As Dwight D. Eisenhower said: ‘Plans are nothing, planning is everything’. Let’s face it, by the time you develop your PR plan and get everyone to approve it, chances are, it’s out of date. Things move fast. Businesses move fast. Decisions made yesterday can easily be changed today. World events can render your carefully constructed campaign irrelevant at the drop of a hat. Brands today need to be flexible. They need to be able to meet rapidly changing consumer needs and respond to events in real-time. At the same time brands shouldn’t be completely flexible, otherwise they lose their core meaning completely.

So rather than invest time and effort in crafting the perfect PR plan, I believe you should invest time in developing a really sharp PR strategy and a really agile way of working. Your PR strategy shouldn’t change with the wind, but should act as a north star for everything you do.
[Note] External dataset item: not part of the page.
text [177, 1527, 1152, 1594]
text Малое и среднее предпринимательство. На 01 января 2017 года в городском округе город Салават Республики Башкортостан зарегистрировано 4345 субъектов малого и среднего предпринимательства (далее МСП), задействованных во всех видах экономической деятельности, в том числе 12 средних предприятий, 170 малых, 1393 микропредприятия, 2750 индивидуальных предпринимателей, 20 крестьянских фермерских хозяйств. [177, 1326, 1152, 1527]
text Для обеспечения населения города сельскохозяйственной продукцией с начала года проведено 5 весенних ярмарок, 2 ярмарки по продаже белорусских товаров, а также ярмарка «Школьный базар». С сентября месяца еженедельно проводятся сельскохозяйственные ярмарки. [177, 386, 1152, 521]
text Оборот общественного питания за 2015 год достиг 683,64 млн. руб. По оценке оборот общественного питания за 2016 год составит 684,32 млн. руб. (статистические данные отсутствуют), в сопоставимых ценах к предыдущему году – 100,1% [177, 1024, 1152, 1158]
Lots of people use the words strategy and plan interchangeably, but they are quite different. A good strategy (according to Richard Rumelt) has a clearly defined challenge, a guiding principle and a set of coherent actions. I wonder how many PR teams have invested the time in developing a good PR strategy for 2017? Probably not that many, because although it sounds easy, it’s not. Anything that requires making tough choices is hard and PR people tend to like to hedge their bets.

But having a sharp strategy provides the perfect framework for agile PR, which starts by ditching the linear, step by step approach to planning. Instead try building yourself a cross-disciplinary team from the client and agency side who can make decisions, create, test and learn together, often in real time. This is actually how PR has always operated during a crisis situation. But sadly, when the crisis is over, we tend to retreat back to our silos and lengthy approval processes, which slows everything down again. Indeed, the traditional PR plan has become a kind of comfort blanket for many in the PR industry and working in a linear way is just the norm.

We are only just starting to see agile PR in action and it will be interesting to see how many teams take a more agile approach in 2017. At Big M, we see the combination of sharp strategy and agile working as a way for PR to be far more responsive and relevant in the future.